1.20.220 Repeat violation or failure to abate – Misdemeanor.

Where a person or entity has been found to have committed a violation under this chapter, regardless of whether the violation was resolved without penalty, the failure to abate the violation, or the commission of a subsequent violation, or the violation of a written decision or order of the hearing examiner after having received notice of the decision or order as provided in this chapter within 12 months, shall each constitute a repeat violation and shall each be a misdemeanor subject to the penalties and provisions of KMC 1.20.030. The city manager shall have authority to file a repeat violation as a civil violation and to request the city attorney (prosecutor) to file a repeat violation as a misdemeanor. [Ord. 11-0328 § 2.]

1.20.230 Abatement.

A. Other Abatement Proceedings Not Precluded. Nothing in this chapter shall prohibit the City from pursuing abatement of a violation pursuant to any other laws of the State of Washington or the City.

B. Costs of Abatement. The costs of any abatement action taken by the City shall become a charge to the person responsible for the violation. These charges may be assessed against the person responsible for the violation or the property upon which the violation occurred, or both. The City may use any lawful means to collect these charges. [Ord. 11-0328 § 2.]

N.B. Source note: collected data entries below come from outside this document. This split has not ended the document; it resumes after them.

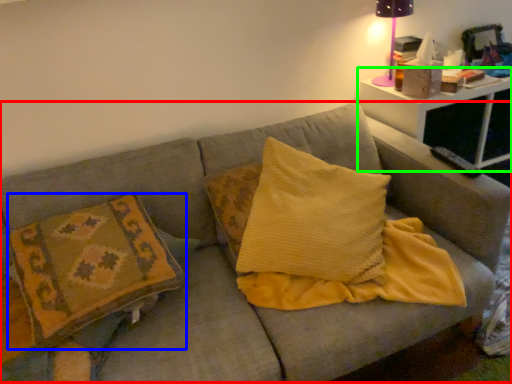
Question: Considering the real-world distances, which object is closest to couch (highlighted by a red box)? pillow (highlighted by a blue box) or table (highlighted by a green box).

Choices:
 (A) pillow
 (B) table

Answer: (A)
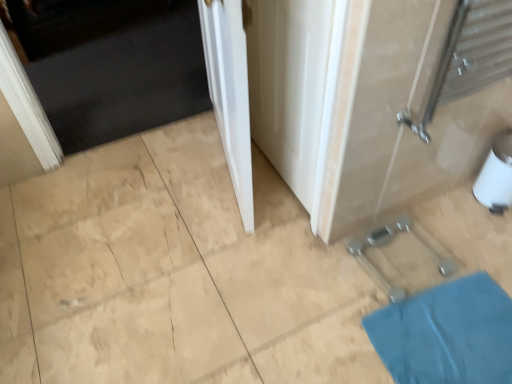
Question: Is white smooth door at center, the 1th door positioned from the front, at the back of white glossy door at upper left, acting as the second door starting from the front?

Choices:
 (A) no
 (B) yes

Answer: (A)

Question: From the image's perspective, is white glossy door at upper left, which ranks as the second door in right-to-left order, below white smooth door at center, the 1th door positioned from the front?

Choices:
 (A) yes
 (B) no

Answer: (B)

Question: Considering the relative sizes of white glossy door at upper left, acting as the second door starting from the front, and white smooth door at center, the 1th door positioned from the front, in the image provided, is white glossy door at upper left, acting as the second door starting from the front, thinner than white smooth door at center, the 1th door positioned from the front,?

Choices:
 (A) no
 (B) yes

Answer: (A)

Question: Does white glossy door at upper left, acting as the second door starting from the front, lie behind white smooth door at center, the 1th door positioned from the front?

Choices:
 (A) yes
 (B) no

Answer: (A)

Question: Is white smooth door at center, the 2th door in the back-to-front sequence, completely or partially inside white glossy door at upper left, which ranks as the second door in right-to-left order?

Choices:
 (A) yes
 (B) no

Answer: (B)

Question: Considering the relative positions of white smooth door at center, the 1th door positioned from the front, and blue fabric bath mat at lower right in the image provided, is white smooth door at center, the 1th door positioned from the front, to the left or to the right of blue fabric bath mat at lower right?

Choices:
 (A) right
 (B) left

Answer: (B)

Question: Is point (240, 201) positioned closer to the camera than point (499, 379)?

Choices:
 (A) closer
 (B) farther

Answer: (B)

Question: From a real-world perspective, is white smooth door at center, the 2th door in the back-to-front sequence, above or below blue fabric bath mat at lower right?

Choices:
 (A) below
 (B) above

Answer: (B)

Question: From the image's perspective, is white smooth door at center, the 2th door in the back-to-front sequence, located above or below blue fabric bath mat at lower right?

Choices:
 (A) below
 (B) above

Answer: (B)

Question: Is white glossy door at center taller or shorter than white glossy door at upper left, the first door viewed from the back?

Choices:
 (A) short
 (B) tall

Answer: (B)

Question: From the image's perspective, is white glossy door at center located above or below white glossy door at upper left, the first door viewed from the back?

Choices:
 (A) below
 (B) above

Answer: (A)

Question: In the image, is white glossy door at center on the left side or the right side of white glossy door at upper left, which is counted as the first door, starting from the left?

Choices:
 (A) right
 (B) left

Answer: (A)

Question: In the image, is white glossy door at center positioned in front of or behind white glossy door at upper left, acting as the second door starting from the front?

Choices:
 (A) front
 (B) behind

Answer: (A)

Question: From a real-world perspective, is white smooth door at center, which ranks as the 2th door in left-to-right order, above or below white glossy door at upper left, acting as the second door starting from the front?

Choices:
 (A) above
 (B) below

Answer: (A)

Question: Would you say white smooth door at center, which ranks as the 2th door in left-to-right order, is to the left or to the right of white glossy door at upper left, the first door viewed from the back, in the picture?

Choices:
 (A) right
 (B) left

Answer: (A)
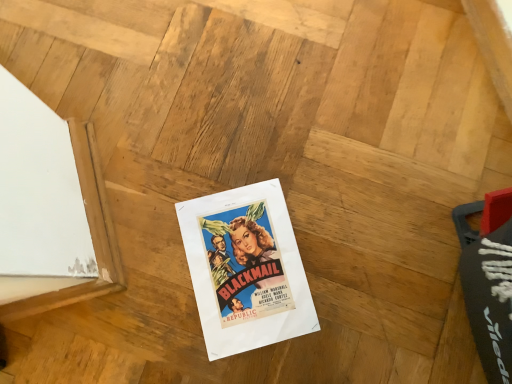
What do you see at coordinates (246, 269) in the screenshot?
I see `matte paper poster at center` at bounding box center [246, 269].

Locate an element on the screen. matte paper poster at center is located at coordinates (246, 269).

In order to face matte paper poster at center, should I rotate leftwards or rightwards?

To align with it, rotate left about 1.341°.

Find the location of `matte paper poster at center`. matte paper poster at center is located at coordinates (246, 269).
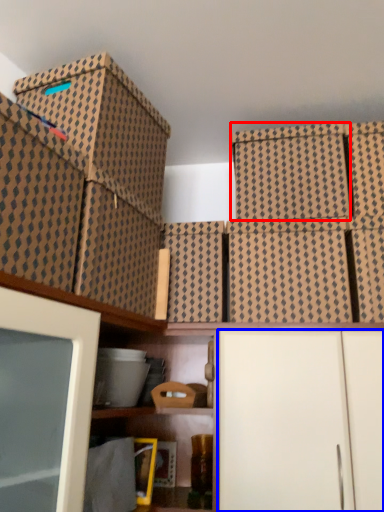
Question: Which point is closer to the camera, storage box (highlighted by a red box) or cabinetry (highlighted by a blue box)?

Choices:
 (A) storage box
 (B) cabinetry

Answer: (B)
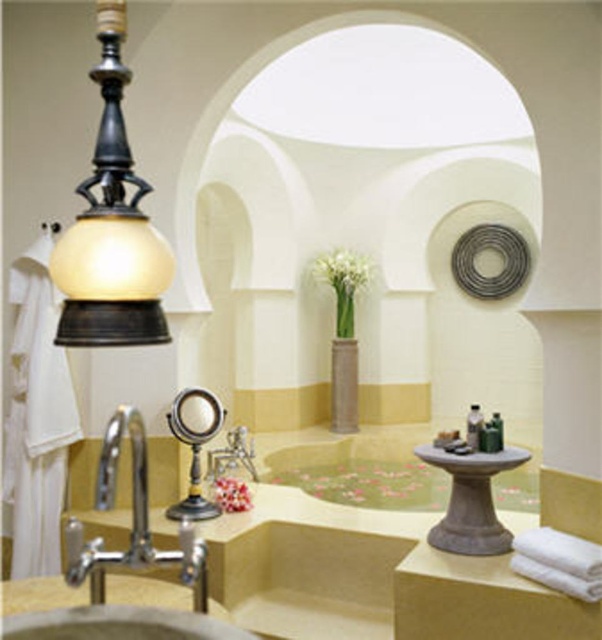
Question: Is satin nickel sink at lower left smaller than matte stone pillar at center?

Choices:
 (A) yes
 (B) no

Answer: (A)

Question: Considering the real-world distances, which object is farthest from the matte black lamp at left?

Choices:
 (A) satin nickel sink at lower left
 (B) silver metallic faucet at lower left
 (C) matte stone pillar at center
 (D) smooth stone bath at center

Answer: (C)

Question: Observing the image, what is the correct spatial positioning of matte black lamp at left in reference to smooth stone bath at center?

Choices:
 (A) right
 (B) left

Answer: (B)

Question: Can you confirm if matte black lamp at left is positioned below silver metallic faucet at lower left?

Choices:
 (A) yes
 (B) no

Answer: (B)

Question: Which of the following is the farthest from the observer?

Choices:
 (A) satin nickel sink at lower left
 (B) matte stone pillar at center

Answer: (B)

Question: Which point is farther from the camera taking this photo?

Choices:
 (A) (343, 477)
 (B) (341, 358)
 (C) (117, 412)

Answer: (B)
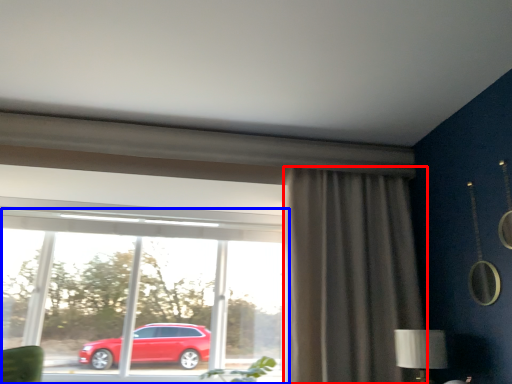
Question: Among these objects, which one is farthest to the camera, curtain (highlighted by a red box) or window (highlighted by a blue box)?

Choices:
 (A) curtain
 (B) window

Answer: (B)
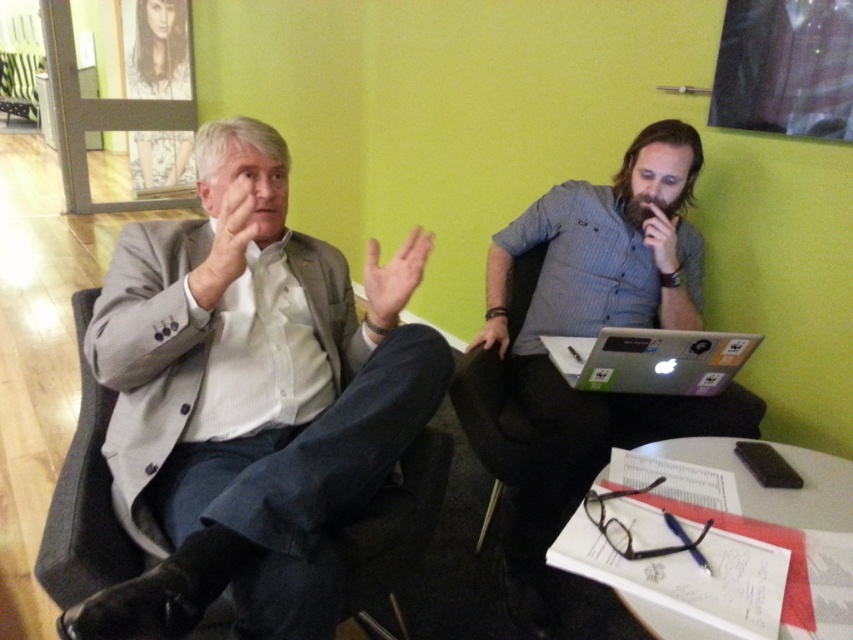
Between point (189, 605) and point (704, 353), which one is positioned behind?

The point (704, 353) is behind.

Is light gray suit at left positioned at the back of silver metallic laptop at center right?

No, it is not.

The height and width of the screenshot is (640, 853). Find the location of `light gray suit at left`. light gray suit at left is located at coordinates (248, 401).

Is light gray suit at left bigger than matte gray shirt at center?

Yes.

Which is behind, point (148, 376) or point (660, 289)?

The point (660, 289) is behind.

Where is `light gray suit at left`? This screenshot has height=640, width=853. light gray suit at left is located at coordinates (248, 401).

From the picture: Is matte gray shirt at center behind silver metallic laptop at center right?

Yes.

Is matte gray shirt at center positioned before silver metallic laptop at center right?

No, it is not.

You are a GUI agent. You are given a task and a screenshot of the screen. Output one action in this format:
    pyautogui.click(x=<x>, y=<y>)
    Task: Click on the matte gray shirt at center
    The width and height of the screenshot is (853, 640).
    Given the screenshot: What is the action you would take?
    pyautogui.click(x=595, y=333)

Locate an element on the screen. The width and height of the screenshot is (853, 640). matte gray shirt at center is located at coordinates (595, 333).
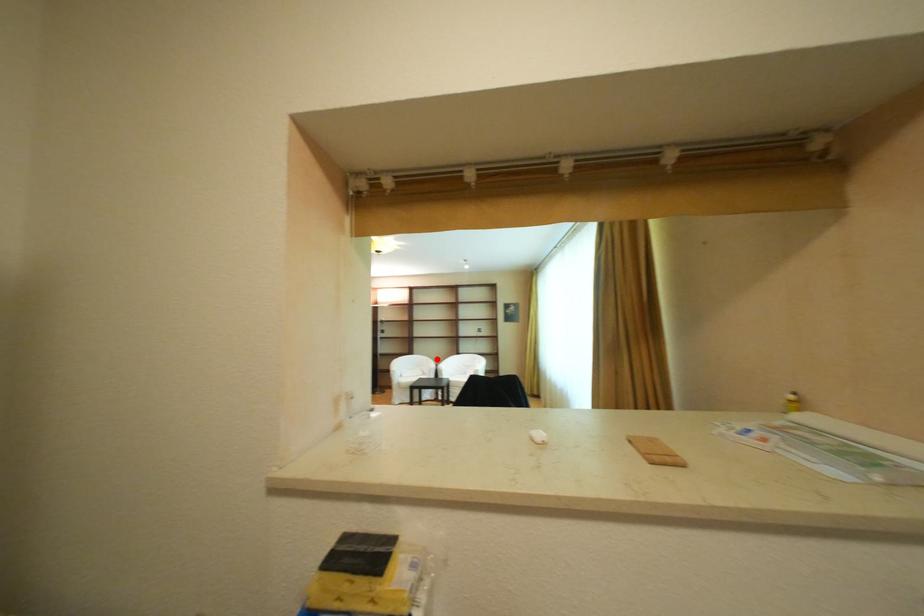
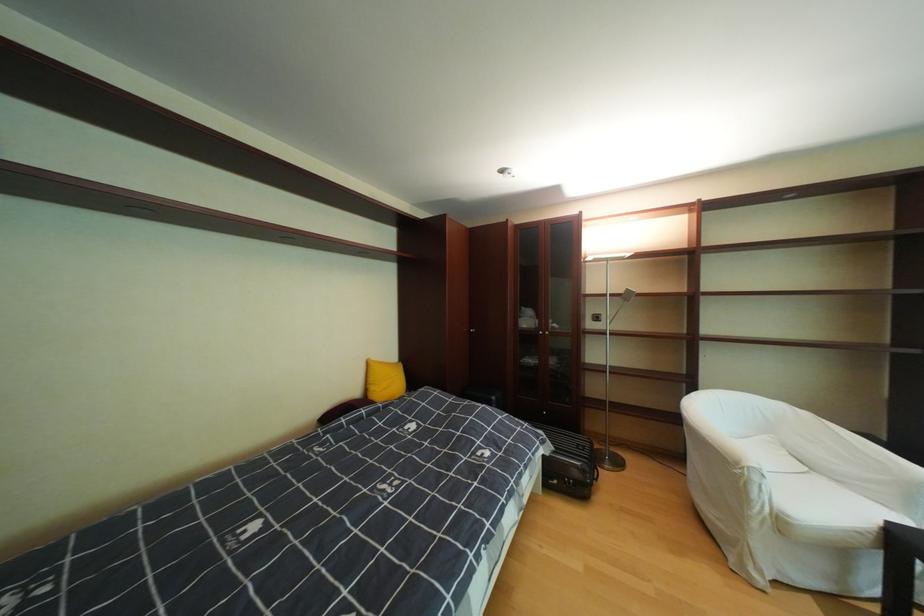
Question: I am providing you with two images of the same scene from different viewpoints. A red point is shown in image1. For the corresponding object point in image2, is it positioned nearer or farther from the camera?

Choices:
 (A) Nearer
 (B) Farther

Answer: (A)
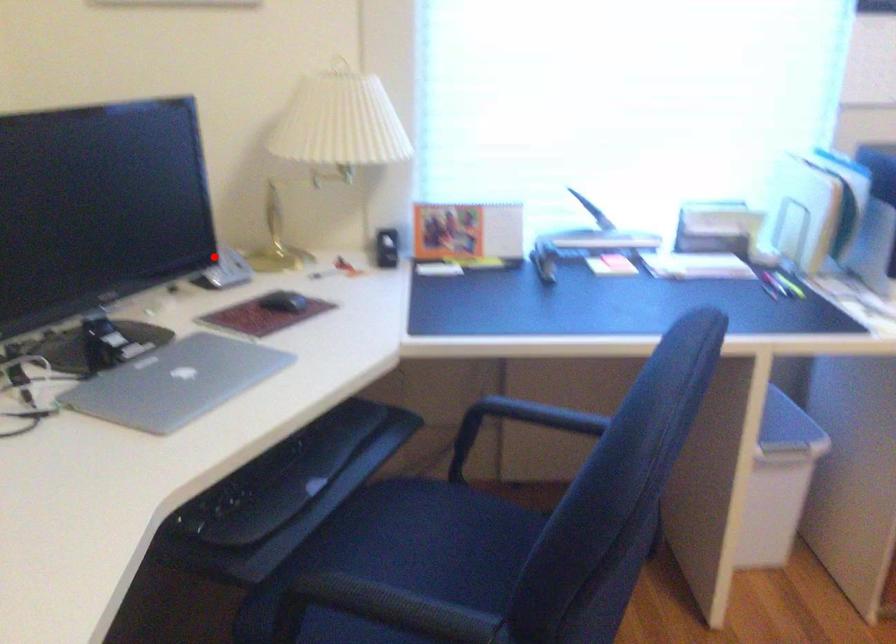
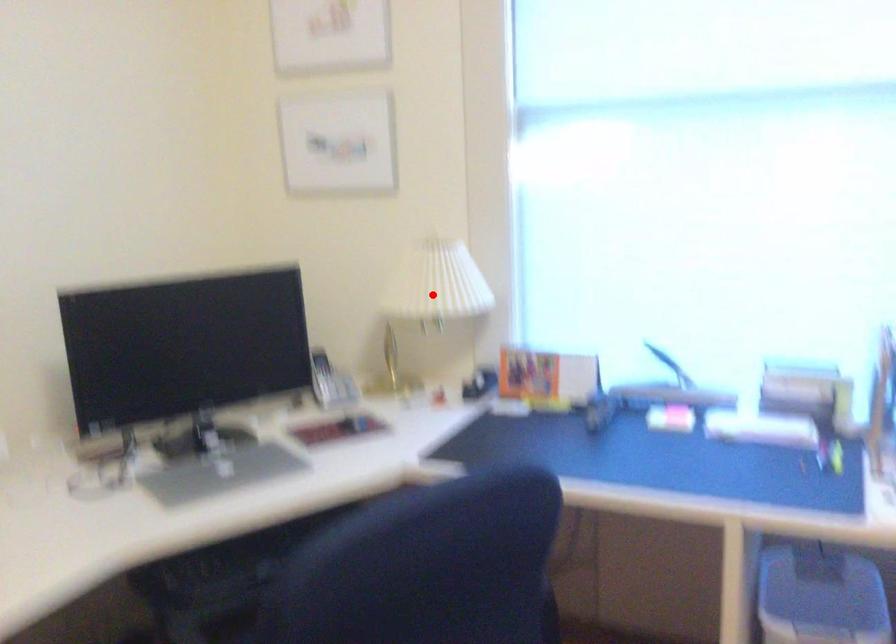
I am providing you with two images of the same scene from different viewpoints. A red point is marked on the first image and another point is marked on the second image. Do the highlighted points in image1 and image2 indicate the same real-world spot?

No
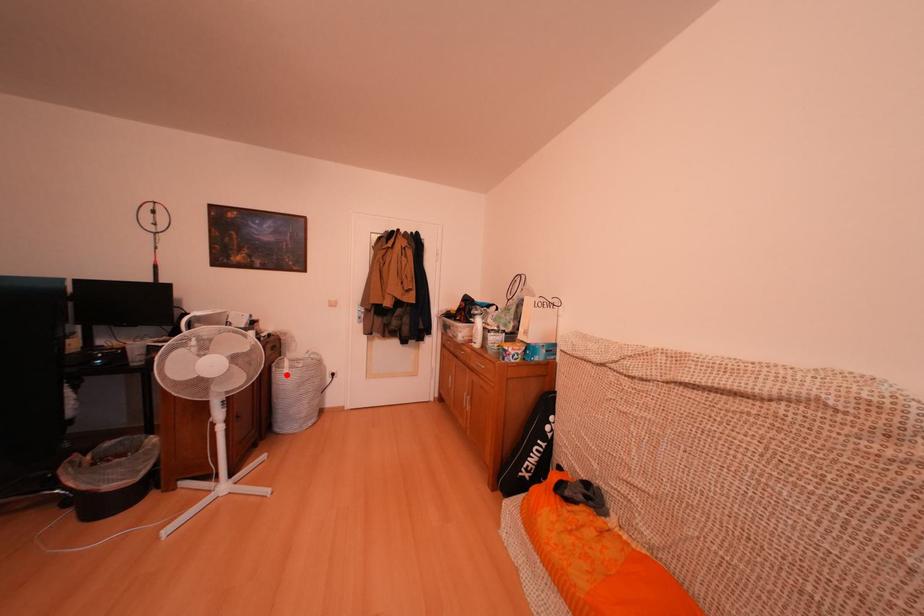
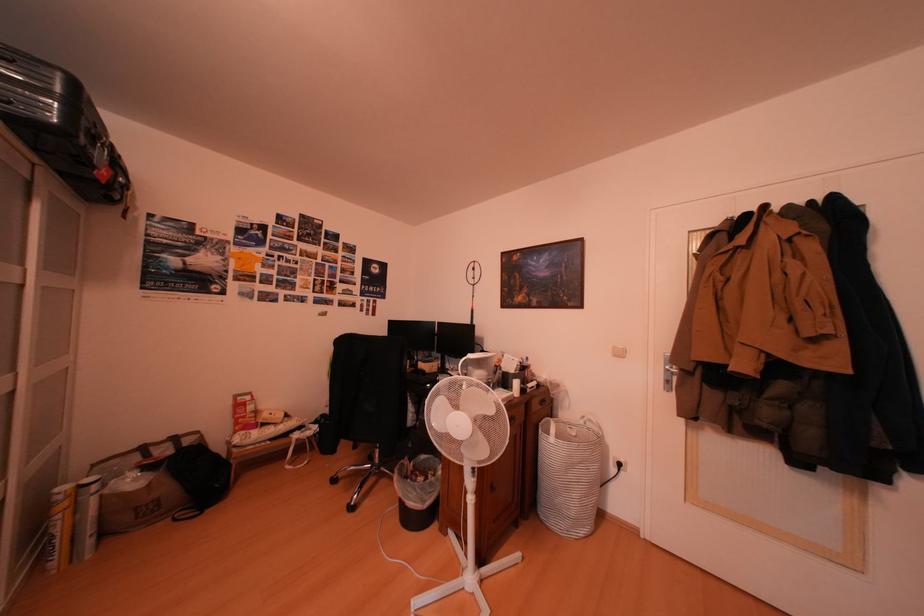
Question: I am providing you with two images of the same scene from different viewpoints. In image1, a red point is highlighted. Considering the same 3D point in image2, which of the following is correct?

Choices:
 (A) It is closer
 (B) It is farther

Answer: (B)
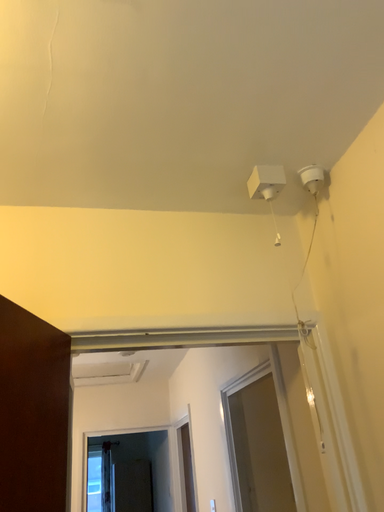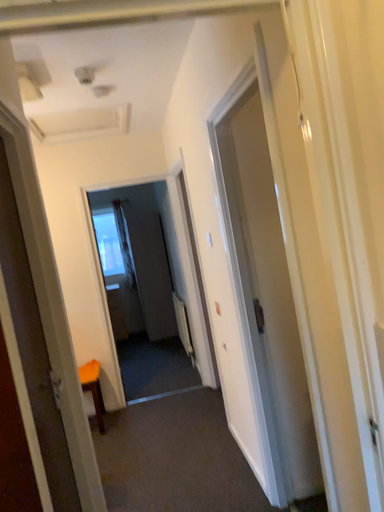
Question: How did the camera likely rotate when shooting the video?

Choices:
 (A) rotated downward
 (B) rotated upward

Answer: (A)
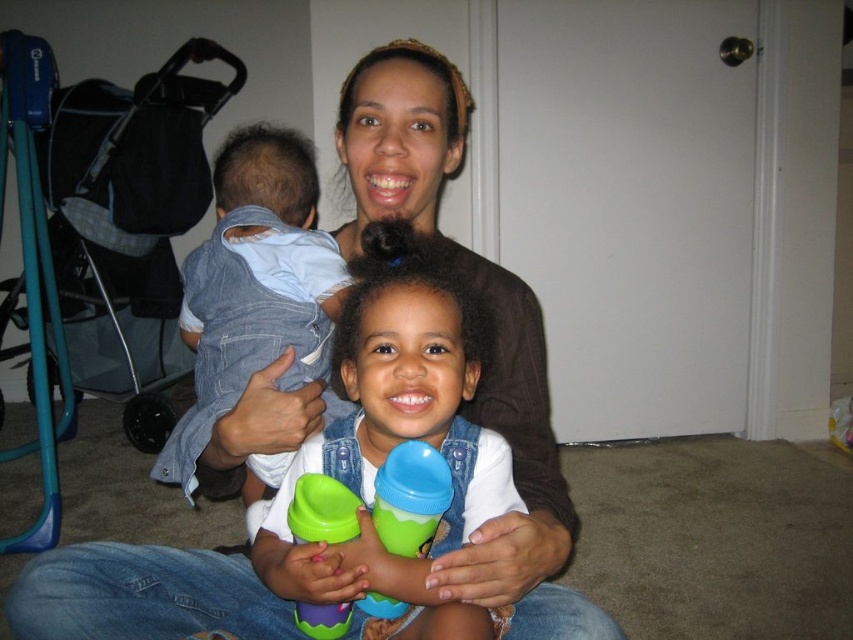
You are standing at point (241,244) and want to move to point (502,317). Is the path clear? Please explain based on their positions.

Point (502,317) is behind point (241,244), so the path is blocked by point (241,244).

You are a photographer setting up for a family portrait. You need to ensure that the matte brown shirt at center and the denim at left are both visible in the frame. Based on their positions, which object should you focus on first to capture both in the shot?

The matte brown shirt at center is located below denim at left, so focusing on the denim at left first would allow both objects to be captured in the frame since the denim is higher up and the shirt is positioned lower.

You are a photographer setting up for a family photo. You notice the matte brown shirt at center and the green rubber sippy cup at center in the scene. Which object is positioned to the right side from the photographer perspective?

The matte brown shirt at center is to the right of the green rubber sippy cup at center, so the matte brown shirt at center is positioned to the right side from the photographer perspective.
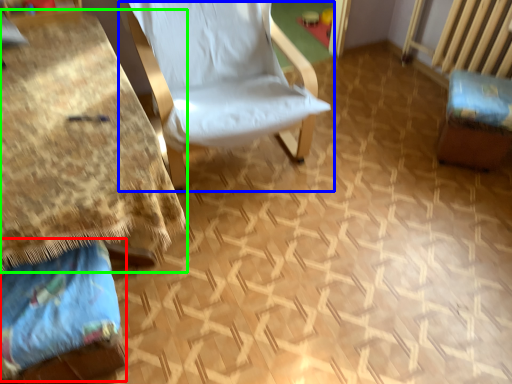
Question: Which object is positioned farthest from fabric (highlighted by a red box)? Select from chair (highlighted by a blue box) and table (highlighted by a green box).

1.20.240 Additional enforcement procedures.

The provisions of this chapter are not exclusive, and may be used in addition to other enforcement and penalty provisions authorized by this code or any other law. [Ord. 11-0328 § 2.]

1.20.250 Emergency orders.

Whenever any use or activity in violation of this code immediately threatens the health and safety of the occupants of the premises or any member of the public, the City may issue an emergency order directing that the use or activity be discontinued and the condition causing the threat to the public health and safety be abated. The emergency order shall specify the time for compliance and shall be posted in a conspicuous place on the property, if posting is physically possible. Any condition described in the emergency order which is not abated within the time specified is hereby declared to be a public nuisance and the City is authorized to enjoin or abate such nuisance by any legal or equitable means as may be available. The City shall be entitled to recover all costs necessary for the injunction or abatement, specifically including reasonable attorney and expert witness fees. [Ord. 11-0328 § 2.]

1.20.260 Conflicting code provisions.

In the event a conflict exists between the enforcement provisions of this chapter and the enforcement provisions of any international or uniform code, statute, or regulation that is adopted in this code and subject to the enforcement provisions of this chapter, the enforcement provisions of this chapter will prevail, unless the enforcement provisions of this chapter are preempted or specifically modified by the code, statute, or regulation. [Ord. 11-0328 § 2.]

1.20.270 Duty not creating liability.

No provision or term used in this chapter is intended to impose any duty upon the City or any of its officers or employees which would subject them to damages in a civil action. [Ord. 11-0328 § 2.]